> **INSTRUCCIÓN DE TRABAJO 1**
En el texto sobre el cervantismo, ¿qué obra de Castro figura como uno de los dos hitos y en qué año se publicó?
> **INSTRUCCIÓN DE TRABAJO 2**
Indique si cada afirmación coincide con el texto sobre el cervantismo y cite las palabras que lo deciden: (a) El cervantismo se opone al quijotismo. (b) Las Meditaciones del Quijote, de Ortega, son de 1914. (c) La empresa de esta generación habría sido posible sin la obra de la generación del 98.
> **INSTRUCCIÓN DE TRABAJO 3**
Continúe el texto sobre el cervantismo a partir de su última oración.

> **TEXTO PROPORCIONADO**
§ §

2. Respecto de lo generación inmediatamente anterior, la del 98, la nota básica de ésta consiste en la sustitución del ideal más bien sueño- del quijotismo por el ideal -más bien proyecto- del cervantismo. Dos hitos: las Meditaciones del Quijote, de Ortega (1914), y Hacia Cervantes, de Castro (1960).

Un cervantismo que no lleva consigo oposición al quijotismo, sino, como acabo de indicar, su conversión en proyecto, a través de una renovada visión del autor del Quijote. Sin el presupuesto de la crítica, el ensueño y la obra de la generación del 98, la empresa de esta otra no habría sido posible.

§ §

> **DATOS PROPORCIONADOS**
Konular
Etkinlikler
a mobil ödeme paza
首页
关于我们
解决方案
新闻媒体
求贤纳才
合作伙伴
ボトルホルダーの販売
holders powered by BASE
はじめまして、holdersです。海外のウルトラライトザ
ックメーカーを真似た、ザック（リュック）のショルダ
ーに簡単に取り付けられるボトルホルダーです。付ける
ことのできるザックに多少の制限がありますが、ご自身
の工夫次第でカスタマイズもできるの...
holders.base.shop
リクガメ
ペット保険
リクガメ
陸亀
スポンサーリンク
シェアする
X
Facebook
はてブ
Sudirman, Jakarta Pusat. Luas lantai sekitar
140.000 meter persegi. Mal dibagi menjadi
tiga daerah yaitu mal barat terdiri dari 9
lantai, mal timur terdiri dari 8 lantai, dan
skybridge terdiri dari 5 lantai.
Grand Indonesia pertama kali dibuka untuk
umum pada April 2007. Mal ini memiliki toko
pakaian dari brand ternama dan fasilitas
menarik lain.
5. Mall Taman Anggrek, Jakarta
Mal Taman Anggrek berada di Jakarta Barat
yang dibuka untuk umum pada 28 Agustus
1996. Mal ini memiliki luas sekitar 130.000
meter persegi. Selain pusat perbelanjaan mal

§ §

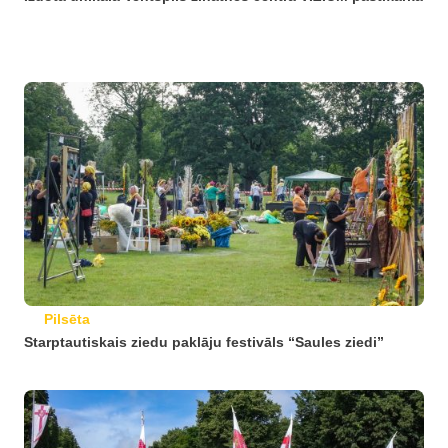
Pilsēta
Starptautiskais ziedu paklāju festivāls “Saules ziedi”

§ §

> **RESPUESTA ESPERADA 1**
Hacia Cervantes, de 1960.

> **RESPUESTA ESPERADA 2**
(a) No: "Un cervantismo que no lleva consigo oposición al quijotismo".
(b) Sí: "las Meditaciones del Quijote, de Ortega (1914)".
(c) No: "Sin el presupuesto de la crítica, el ensueño y la obra de la generación del 98, la empresa de esta otra no habría sido posible".

> **RESPUESTA ESPERADA 3**
3. Empeño central y básico de este modo de entender el cervantismo fue la europeización de España. No era inédita la consigna, baste pensar en Costa; pero ahora cobra un cariz esencialmente nuevo, porque los que la proponen conocen de veras Europa, saben de veras lo que Europa es. Racionalidad, ciencia, libertad y convivencia civil habrían de ser las notas principales de nuestra europeización. La cual, por otra parte, en modo alguno excluía la conservación y la degustación de nuestras gracias populares -recuérdese lo que Antonia Mercé y Juan Belmonte fueron para muchos de estos hombres- y era el mejor camino para realizar, dentro de los límites y según los modos que Europa exigía, una «españolización de Europa», más viable que aquella que soñadora y desaforadamente había propuesto Unamuno.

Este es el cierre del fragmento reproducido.